Every board member selflessly participated in this event. At 5:00 am they drove in the van to the Atlanta Farmer’s Market, where they purchased as many bushel baskets as they could afford: 65. They then drove to South Georgia and by mid-day they had filled all of the baskets with peaches donated by a good friend of John Sweet’s. The rest of the day was spent selling the peaches in the streets of Atlanta for $4 per bushel (one-half the market rate). By days’ end, they had raised enough money to pay the declared dividends, thus ensuring the continued growth of the credit union.
The debates with NCUA continued over our lending policies. By mid-1973 we had lent out $1500, of our 15,000 in deposits, for a long-term loan to help a member buy a home. To quote John Sweet, “NCUA had a fit! They wanted us to make loans for color TVs and we needed to be making home loans. Poor people didn’t need color TVs, they needed homes.”

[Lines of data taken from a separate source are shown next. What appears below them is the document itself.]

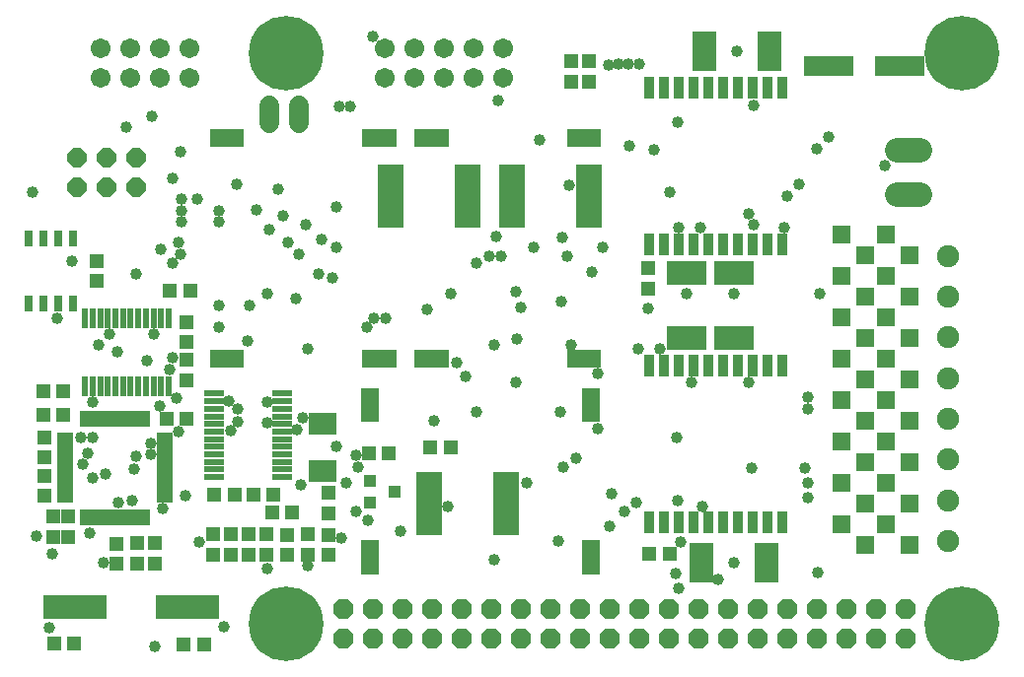
<source format=gbr>
G04 EAGLE Gerber RS-274X export*
G75*
%MOMM*%
%FSLAX34Y34*%
%LPD*%
%AMOC8*
5,1,8,0,0,1.08239X$1,22.5*%
G01*
%ADD10R,1.303200X1.203200*%
%ADD11R,2.203200X5.503200*%
%ADD12R,1.253200X1.283200*%
%ADD13R,2.363200X1.983200*%
%ADD14R,1.283200X1.253200*%
%ADD15R,2.003200X3.403200*%
%ADD16R,3.403200X2.003200*%
%ADD17R,1.603200X1.603200*%
%ADD18R,0.483200X1.403200*%
%ADD19R,1.403200X0.483200*%
%ADD20R,5.537200X2.133600*%
%ADD21R,1.203200X1.303200*%
%ADD22R,1.676400X0.558800*%
%ADD23R,0.558800X1.676400*%
%ADD24R,4.203200X1.803200*%
%ADD25C,1.711200*%
%ADD26C,1.903200*%
%ADD27C,2.108200*%
%ADD28C,6.403200*%
%ADD29P,1.869504X8X202.500000*%
%ADD30R,1.511200X1.511200*%
%ADD31R,0.803200X1.403200*%
%ADD32R,0.838200X1.854200*%
%ADD33P,1.759533X8X22.500000*%
%ADD34R,1.103200X1.003200*%
%ADD35C,1.727200*%
%ADD36C,1.009600*%


D10*
X90170Y105020D03*
X90170Y88020D03*
X28100Y146440D03*
X28100Y163440D03*
D11*
X358160Y139700D03*
X424160Y139700D03*
D12*
X359550Y187960D03*
X377050Y187960D03*
D13*
X266700Y167660D03*
X266700Y208360D03*
D11*
X391140Y403860D03*
X325140Y403860D03*
D14*
X495300Y501790D03*
X495300Y519290D03*
D11*
X495280Y403860D03*
X429280Y403860D03*
D14*
X480060Y501790D03*
X480060Y519290D03*
D15*
X650300Y528320D03*
X594300Y528320D03*
D16*
X579120Y281880D03*
X579120Y337880D03*
D15*
X647760Y88900D03*
X591760Y88900D03*
D16*
X619760Y281880D03*
X619760Y337880D03*
D14*
X172720Y112890D03*
X172720Y95390D03*
X187960Y112890D03*
X187960Y95390D03*
X203200Y112890D03*
X203200Y95390D03*
X218440Y112890D03*
X218440Y95390D03*
X271780Y148450D03*
X271780Y130950D03*
X546100Y341490D03*
X546100Y323990D03*
D12*
X547510Y96520D03*
X565010Y96520D03*
D10*
X236220Y112640D03*
X236220Y95640D03*
X271780Y95640D03*
X271780Y112640D03*
D14*
X254000Y112890D03*
X254000Y95390D03*
D17*
X712520Y335280D03*
X750520Y335280D03*
X712520Y370840D03*
X750520Y370840D03*
X712520Y264160D03*
X750520Y264160D03*
X712520Y299720D03*
X750520Y299720D03*
X770840Y317500D03*
X732840Y317500D03*
X770840Y353060D03*
X732840Y353060D03*
X770840Y246380D03*
X732840Y246380D03*
X770840Y281940D03*
X732840Y281940D03*
X712520Y193040D03*
X750520Y193040D03*
X712520Y228600D03*
X750520Y228600D03*
X712520Y121920D03*
X750520Y121920D03*
X712520Y157480D03*
X750520Y157480D03*
X770840Y175260D03*
X732840Y175260D03*
X770840Y210820D03*
X732840Y210820D03*
X770840Y104140D03*
X732840Y104140D03*
X770840Y139700D03*
X732840Y139700D03*
D18*
X61400Y127680D03*
X66400Y127680D03*
X71400Y127680D03*
X76400Y127680D03*
X81400Y127680D03*
X86400Y127680D03*
X91400Y127680D03*
X96400Y127680D03*
X101400Y127680D03*
X106400Y127680D03*
X111400Y127680D03*
X116400Y127680D03*
D19*
X131400Y142680D03*
X131400Y147680D03*
X131400Y152680D03*
X131400Y157680D03*
X131400Y162680D03*
X131400Y167680D03*
X131400Y172680D03*
X131400Y177680D03*
X131400Y182680D03*
X131400Y187680D03*
X131400Y192680D03*
X131400Y197680D03*
D18*
X116400Y212680D03*
X111400Y212680D03*
X106400Y212680D03*
X101400Y212680D03*
X96400Y212680D03*
X91400Y212680D03*
X86400Y212680D03*
X81400Y212680D03*
X76400Y212680D03*
X71400Y212680D03*
X66400Y212680D03*
X61400Y212680D03*
D19*
X46400Y197680D03*
X46400Y192680D03*
X46400Y187680D03*
X46400Y182680D03*
X46400Y177680D03*
X46400Y172680D03*
X46400Y167680D03*
X46400Y162680D03*
X46400Y157680D03*
X46400Y152680D03*
X46400Y147680D03*
X46400Y142680D03*
D14*
X123190Y105270D03*
X123190Y87770D03*
X107950Y105270D03*
X107950Y87770D03*
X48260Y128130D03*
X48260Y110630D03*
D12*
X132982Y212344D03*
X150482Y212344D03*
D14*
X35560Y128130D03*
X35560Y110630D03*
D20*
X150670Y50700D03*
X54150Y50700D03*
D12*
X36510Y19170D03*
X54010Y19170D03*
X165050Y18810D03*
X147550Y18810D03*
D21*
X44060Y215900D03*
X27060Y215900D03*
X44060Y236220D03*
X27060Y236220D03*
D10*
X27940Y179460D03*
X27940Y196460D03*
D22*
X232410Y162306D03*
X232410Y168910D03*
X232410Y175260D03*
X232410Y181864D03*
X232410Y188468D03*
X232410Y194818D03*
X232410Y201422D03*
X232410Y207772D03*
X232410Y214376D03*
X232410Y220980D03*
X232410Y227330D03*
X232410Y233934D03*
X173990Y233934D03*
X173990Y227330D03*
X173990Y220980D03*
X173990Y214376D03*
X173990Y207772D03*
X173990Y201422D03*
X173990Y194818D03*
X173990Y188468D03*
X173990Y181864D03*
X173990Y175260D03*
X173990Y168910D03*
X173990Y162306D03*
D12*
X241160Y132080D03*
X223660Y132080D03*
X174130Y147320D03*
X191630Y147320D03*
D21*
X224400Y147320D03*
X207400Y147320D03*
D23*
X134874Y298450D03*
X128270Y298450D03*
X121920Y298450D03*
X115316Y298450D03*
X108712Y298450D03*
X102362Y298450D03*
X95758Y298450D03*
X89408Y298450D03*
X82804Y298450D03*
X76200Y298450D03*
X69850Y298450D03*
X63246Y298450D03*
X63246Y240030D03*
X69850Y240030D03*
X76200Y240030D03*
X82804Y240030D03*
X89408Y240030D03*
X95758Y240030D03*
X102362Y240030D03*
X108712Y240030D03*
X115316Y240030D03*
X121920Y240030D03*
X128270Y240030D03*
X134874Y240030D03*
D12*
X136030Y322580D03*
X153530Y322580D03*
D14*
X149860Y245250D03*
X149860Y262750D03*
D10*
X149860Y295520D03*
X149860Y278520D03*
D24*
X701390Y515790D03*
X762390Y515790D03*
D25*
X421640Y530860D03*
X421640Y505460D03*
X396240Y530860D03*
X396240Y505460D03*
X370840Y530860D03*
X370840Y505460D03*
X345440Y530860D03*
X345440Y505460D03*
X320040Y530860D03*
X320040Y505460D03*
D26*
X803640Y107370D03*
X803640Y142370D03*
X803640Y177370D03*
X803640Y212370D03*
X803640Y247370D03*
X803640Y282370D03*
X803640Y317370D03*
X803640Y352370D03*
D27*
X779145Y405130D02*
X760095Y405130D01*
X760095Y443230D02*
X779145Y443230D01*
D25*
X152400Y530860D03*
X152400Y505460D03*
X127000Y530860D03*
X127000Y505460D03*
X101600Y530860D03*
X101600Y505460D03*
X76200Y530860D03*
X76200Y505460D03*
D28*
X815900Y526340D03*
X235900Y526340D03*
X235900Y36340D03*
X815900Y36340D03*
D29*
X767200Y49040D03*
X741800Y49040D03*
X716400Y49040D03*
X691000Y49040D03*
X665600Y49040D03*
X640200Y49040D03*
X767200Y23640D03*
X741800Y23640D03*
X716400Y23640D03*
X691000Y23640D03*
X665600Y23640D03*
X640200Y23640D03*
X614800Y49040D03*
X614800Y23640D03*
X589400Y49040D03*
X564000Y49040D03*
X538600Y49040D03*
X513200Y49040D03*
X487800Y49040D03*
X462400Y49040D03*
X589400Y23640D03*
X564000Y23640D03*
X538600Y23640D03*
X513200Y23640D03*
X487800Y23640D03*
X462400Y23640D03*
X437000Y49040D03*
X437000Y23640D03*
X411600Y49040D03*
X386200Y49040D03*
X360800Y49040D03*
X335400Y49040D03*
X310000Y49040D03*
X284600Y49040D03*
X411600Y23640D03*
X386200Y23640D03*
X360800Y23640D03*
X335400Y23640D03*
X310000Y23640D03*
X284600Y23640D03*
D30*
X322720Y263760D03*
X308720Y263760D03*
X178020Y263760D03*
X192020Y263760D03*
X178020Y453760D03*
X192020Y453760D03*
X322720Y453760D03*
X308720Y453760D03*
X498480Y263640D03*
X484480Y263640D03*
X353780Y263640D03*
X367780Y263640D03*
X353780Y453640D03*
X367780Y453640D03*
X498480Y453640D03*
X484480Y453640D03*
X307480Y86540D03*
X307480Y100540D03*
X307480Y231240D03*
X307480Y217240D03*
X497480Y231240D03*
X497480Y217240D03*
X497480Y86540D03*
X497480Y100540D03*
D31*
X15130Y311340D03*
X27830Y311340D03*
X40530Y311340D03*
X53230Y311340D03*
X53230Y367340D03*
X40530Y367340D03*
X27830Y367340D03*
X15130Y367340D03*
D21*
X72920Y347840D03*
X72920Y330840D03*
D32*
X661670Y496570D03*
X648970Y496570D03*
X636270Y496570D03*
X623570Y496570D03*
X610870Y496570D03*
X598170Y496570D03*
X585470Y496570D03*
X572770Y496570D03*
X560070Y496570D03*
X547370Y496570D03*
X547370Y361950D03*
X560070Y361950D03*
X572770Y361950D03*
X585470Y361950D03*
X598170Y361950D03*
X610870Y361950D03*
X623570Y361950D03*
X636270Y361950D03*
X648970Y361950D03*
X661670Y361950D03*
X661670Y257810D03*
X648970Y257810D03*
X636270Y257810D03*
X623570Y257810D03*
X610870Y257810D03*
X598170Y257810D03*
X585470Y257810D03*
X572770Y257810D03*
X560070Y257810D03*
X547370Y257810D03*
X547370Y123190D03*
X560070Y123190D03*
X572770Y123190D03*
X585470Y123190D03*
X598170Y123190D03*
X610870Y123190D03*
X623570Y123190D03*
X636270Y123190D03*
X648970Y123190D03*
X661670Y123190D03*
D33*
X55880Y411480D03*
X55880Y436880D03*
X81280Y411480D03*
X81280Y436880D03*
X106680Y411480D03*
X106680Y436880D03*
D34*
X307500Y159360D03*
X307500Y140360D03*
X328500Y149860D03*
D21*
X323460Y182880D03*
X306460Y182880D03*
D35*
X220980Y466090D02*
X220980Y481330D01*
X246380Y481330D02*
X246380Y466090D01*
D36*
X32338Y33020D03*
X182340Y33560D03*
X193040Y414020D03*
X619760Y320040D03*
X579120Y320040D03*
X619760Y88900D03*
X622300Y528320D03*
X693420Y320040D03*
X143256Y201168D03*
X35052Y96012D03*
X138684Y265176D03*
X497840Y338582D03*
X571754Y467106D03*
X551688Y443738D03*
X453644Y452120D03*
X377190Y320040D03*
X471932Y313182D03*
X433832Y280924D03*
X570992Y196342D03*
X469138Y107696D03*
X414782Y91440D03*
X334010Y116078D03*
X254000Y272288D03*
X91186Y270002D03*
X18034Y407162D03*
X123444Y16510D03*
X692150Y80010D03*
X520954Y516890D03*
X512318Y516636D03*
X529590Y516890D03*
X538480Y517144D03*
X565150Y406908D03*
X448564Y359664D03*
X472694Y368046D03*
X265938Y366776D03*
X138176Y419100D03*
X98552Y462534D03*
X116586Y262382D03*
X254000Y86360D03*
X219710Y83820D03*
X749808Y429768D03*
X228600Y409956D03*
X210312Y391668D03*
X51816Y347472D03*
X662940Y376428D03*
X637032Y379476D03*
X39624Y298704D03*
X70104Y196596D03*
X70104Y161544D03*
X149352Y146304D03*
X103632Y141732D03*
X135636Y254508D03*
X78740Y88900D03*
X67310Y114300D03*
X546100Y307340D03*
X574040Y106680D03*
X287020Y157480D03*
X680720Y170180D03*
X441960Y157480D03*
X635000Y170180D03*
X417576Y486156D03*
X416052Y368808D03*
X80772Y164592D03*
X120396Y472440D03*
X306324Y124968D03*
X248412Y155448D03*
X65532Y182880D03*
X74676Y275844D03*
X83820Y284988D03*
X513588Y120396D03*
X525780Y132588D03*
X144780Y441960D03*
X60960Y173736D03*
X91440Y140208D03*
X569976Y79248D03*
X536448Y140208D03*
X432816Y243840D03*
X390144Y248412D03*
X275844Y333756D03*
X202692Y278892D03*
X70104Y227076D03*
X606552Y74676D03*
X632460Y388620D03*
X233172Y387096D03*
X220980Y374904D03*
X59436Y196596D03*
X161036Y106426D03*
X295656Y132588D03*
X362712Y210312D03*
X409956Y352044D03*
X478536Y413004D03*
X637032Y481584D03*
X374904Y137160D03*
X502920Y204216D03*
X556260Y272796D03*
X282836Y110109D03*
X632460Y243840D03*
X437388Y307848D03*
X304800Y291084D03*
X128016Y358140D03*
X106680Y336804D03*
X106680Y179832D03*
X573024Y67056D03*
X129540Y135636D03*
X219456Y227076D03*
X219456Y320040D03*
X278892Y394716D03*
X530352Y446532D03*
X297180Y170688D03*
X473964Y170688D03*
X278892Y188976D03*
X484632Y178308D03*
X295656Y181356D03*
X515112Y147828D03*
X245364Y202692D03*
X414528Y275844D03*
X219456Y208788D03*
X321564Y298704D03*
X249936Y213360D03*
X420624Y352044D03*
X477012Y352044D03*
X591312Y376428D03*
X278892Y359664D03*
X573024Y376428D03*
X138684Y345948D03*
X399288Y345948D03*
X432816Y321564D03*
X537972Y272796D03*
X144780Y353568D03*
X246888Y353568D03*
X263652Y336804D03*
X382524Y260604D03*
X502920Y251460D03*
X583692Y243840D03*
X121920Y284988D03*
X178308Y291084D03*
X178308Y309372D03*
X204216Y309372D03*
X243840Y315468D03*
X310896Y298704D03*
X356616Y306324D03*
X399288Y217932D03*
X470916Y217932D03*
X592836Y137160D03*
X143256Y364236D03*
X237744Y364236D03*
X252984Y379476D03*
X507492Y359664D03*
X480060Y275844D03*
X571500Y141732D03*
X119380Y191198D03*
X187992Y202309D03*
X119844Y181610D03*
X194310Y209550D03*
X105156Y169164D03*
X194310Y220980D03*
X142087Y229870D03*
X186690Y227330D03*
X127000Y223520D03*
X690880Y444500D03*
X701040Y454660D03*
X665480Y403860D03*
X675640Y414020D03*
X683260Y220980D03*
X683260Y231140D03*
X683260Y144780D03*
X683260Y157480D03*
X290988Y480600D03*
X178530Y381572D03*
X145574Y381572D03*
X281400Y480600D03*
X178530Y391160D03*
X145574Y391160D03*
X309880Y541020D03*
X145574Y400748D03*
X159226Y400748D03*
X21336Y111252D03*
M02*

</source>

At one point, NCUA threatened to close our doors. Negotiations were held, agreements made, and proposals were drawn up to modify our loan policy. By this time, the credit union had doubled in assets.
B.O.N.D. Community FCU requested and received low-income status. Once we were able to accept non-member deposits, the “Blue Ribbon Committee” was formed. This committee was formed from any Board member who had a suit and tie to solicit stronger credit unions for large and long-term deposits. This would allow B.O.N.D. Community FCU to offer even larger and longer-term mortgage loans. The campaign was a success!

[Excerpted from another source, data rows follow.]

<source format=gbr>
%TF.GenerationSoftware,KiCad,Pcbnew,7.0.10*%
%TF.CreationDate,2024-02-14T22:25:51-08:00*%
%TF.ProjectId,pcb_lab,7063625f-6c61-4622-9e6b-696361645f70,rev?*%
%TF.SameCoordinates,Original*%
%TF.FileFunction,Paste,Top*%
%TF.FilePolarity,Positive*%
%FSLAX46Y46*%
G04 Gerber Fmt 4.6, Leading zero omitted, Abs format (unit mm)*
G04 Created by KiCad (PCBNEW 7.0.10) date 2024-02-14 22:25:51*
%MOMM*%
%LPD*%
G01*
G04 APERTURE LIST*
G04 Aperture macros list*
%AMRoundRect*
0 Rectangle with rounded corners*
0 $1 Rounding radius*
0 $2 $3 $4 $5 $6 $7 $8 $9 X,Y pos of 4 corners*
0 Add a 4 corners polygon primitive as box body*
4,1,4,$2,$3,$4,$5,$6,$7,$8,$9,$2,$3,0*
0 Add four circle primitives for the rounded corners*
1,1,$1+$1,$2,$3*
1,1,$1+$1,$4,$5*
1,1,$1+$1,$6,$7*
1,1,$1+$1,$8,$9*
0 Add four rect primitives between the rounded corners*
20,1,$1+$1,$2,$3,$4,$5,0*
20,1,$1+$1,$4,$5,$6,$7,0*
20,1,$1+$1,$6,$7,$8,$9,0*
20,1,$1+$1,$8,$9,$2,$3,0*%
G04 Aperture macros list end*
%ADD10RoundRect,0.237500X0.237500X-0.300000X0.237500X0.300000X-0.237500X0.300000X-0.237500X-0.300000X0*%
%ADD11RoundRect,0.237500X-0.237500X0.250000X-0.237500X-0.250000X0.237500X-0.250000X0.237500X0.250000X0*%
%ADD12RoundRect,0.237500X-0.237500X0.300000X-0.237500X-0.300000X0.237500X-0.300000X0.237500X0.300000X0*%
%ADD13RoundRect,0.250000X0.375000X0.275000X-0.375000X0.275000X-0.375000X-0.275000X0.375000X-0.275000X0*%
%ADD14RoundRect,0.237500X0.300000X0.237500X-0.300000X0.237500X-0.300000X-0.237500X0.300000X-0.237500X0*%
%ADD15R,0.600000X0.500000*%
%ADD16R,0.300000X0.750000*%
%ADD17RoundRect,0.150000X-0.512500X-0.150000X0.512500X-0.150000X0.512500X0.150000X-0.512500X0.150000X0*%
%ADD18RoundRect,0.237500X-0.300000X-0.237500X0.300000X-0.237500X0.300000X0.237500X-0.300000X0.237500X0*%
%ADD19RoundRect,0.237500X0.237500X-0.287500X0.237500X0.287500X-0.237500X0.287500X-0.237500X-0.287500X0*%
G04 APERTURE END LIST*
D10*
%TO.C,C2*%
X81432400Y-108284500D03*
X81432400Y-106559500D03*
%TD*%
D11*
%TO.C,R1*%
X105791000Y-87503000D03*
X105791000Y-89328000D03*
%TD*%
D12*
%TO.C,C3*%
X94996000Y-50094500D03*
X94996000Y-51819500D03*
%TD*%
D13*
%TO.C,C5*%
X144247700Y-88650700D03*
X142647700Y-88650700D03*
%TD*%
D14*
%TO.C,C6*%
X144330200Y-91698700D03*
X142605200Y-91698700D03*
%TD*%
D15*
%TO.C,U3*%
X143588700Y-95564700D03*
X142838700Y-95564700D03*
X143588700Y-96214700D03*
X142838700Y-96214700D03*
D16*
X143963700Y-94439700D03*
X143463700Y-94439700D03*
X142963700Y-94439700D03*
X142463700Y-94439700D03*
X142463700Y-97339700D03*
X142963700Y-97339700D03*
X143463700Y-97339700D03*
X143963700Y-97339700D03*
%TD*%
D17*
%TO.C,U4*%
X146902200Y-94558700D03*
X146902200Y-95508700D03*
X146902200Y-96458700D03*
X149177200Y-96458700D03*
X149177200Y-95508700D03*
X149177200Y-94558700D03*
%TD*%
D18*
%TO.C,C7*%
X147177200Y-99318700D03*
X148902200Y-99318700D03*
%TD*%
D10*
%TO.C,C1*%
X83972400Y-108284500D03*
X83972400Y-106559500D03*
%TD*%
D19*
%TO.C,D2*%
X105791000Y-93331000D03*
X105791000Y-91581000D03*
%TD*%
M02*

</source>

By the end of 1974 we had deposits of $101,390 and had booked 162 loans totaling over $165,000, most of which were real estate. We were experiencing great capital growth and low loan loss. This trend caused NCUA some concern. They felt that we were not charging off enough loans and our delinquency rate was too small. This is still a trend today at B.O.N.D. Community FCU and continues to cause NCUA concern even after so many years. NCUA once again tried to convince the Board to take greater credit risks. The Board once again reminded NCUA that our primary purpose was and is to make real estate loans.
Ran initially out of a neighbor's kitchen, B.O.N.D. Community FCU soon took a space in Little Five Points. Over the years, our field of membership has expanded. The first of these expansions was when membership was opened to people who worked in the businesses located within our boundaries. These people felt the same sense of community as people who lived in the neighborhood and felt they should not be denied credit union membership. This change significantly expanded the neighborhood’s use of the credit union. Our average share deposit grew 55% over the next three years.

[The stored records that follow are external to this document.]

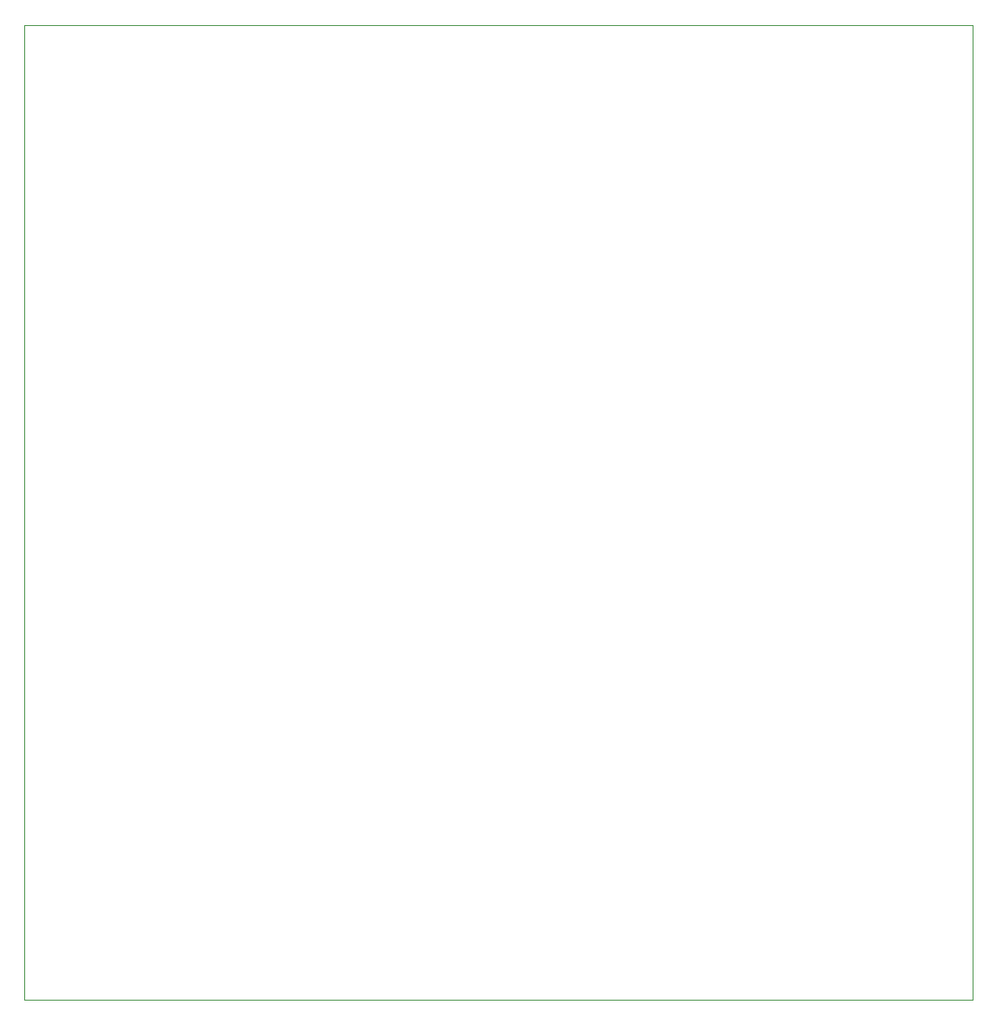
<source format=gbr>
G04 #@! TF.GenerationSoftware,KiCad,Pcbnew,(5.1.2-1)-1*
G04 #@! TF.CreationDate,2019-07-09T22:00:01+10:00*
G04 #@! TF.ProjectId,b1,62312e6b-6963-4616-945f-706362585858,rev?*
G04 #@! TF.SameCoordinates,Original*
G04 #@! TF.FileFunction,Profile,NP*
%FSLAX46Y46*%
G04 Gerber Fmt 4.6, Leading zero omitted, Abs format (unit mm)*
G04 Created by KiCad (PCBNEW (5.1.2-1)-1) date 2019-07-09 22:00:01*
%MOMM*%
%LPD*%
G04 APERTURE LIST*
%ADD10C,0.050000*%
G04 APERTURE END LIST*
D10*
X182880000Y-31750000D02*
X182880000Y-127000000D01*
X90170000Y-127000000D02*
X182880000Y-127000000D01*
X90170000Y-31750000D02*
X90170000Y-127000000D01*
X90170000Y-31750000D02*
X182880000Y-31750000D01*
M02*

</source>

In more recent years we have added new neighborhoods to our original group including Cabbagetown, Edgewood, East Atlanta, East Lake, Grant Park-S.A.N.D. Fourth Ward, Kirkwood and Reynoldstown. Each of these additional neighborhoods are unique, yet they all have one thing in common: They are transitional and have no or little representation by a community-involved financial institution. These neighborhoods are going through what we faced so many years ago, and with our resources and experience, their growth and success can be assured.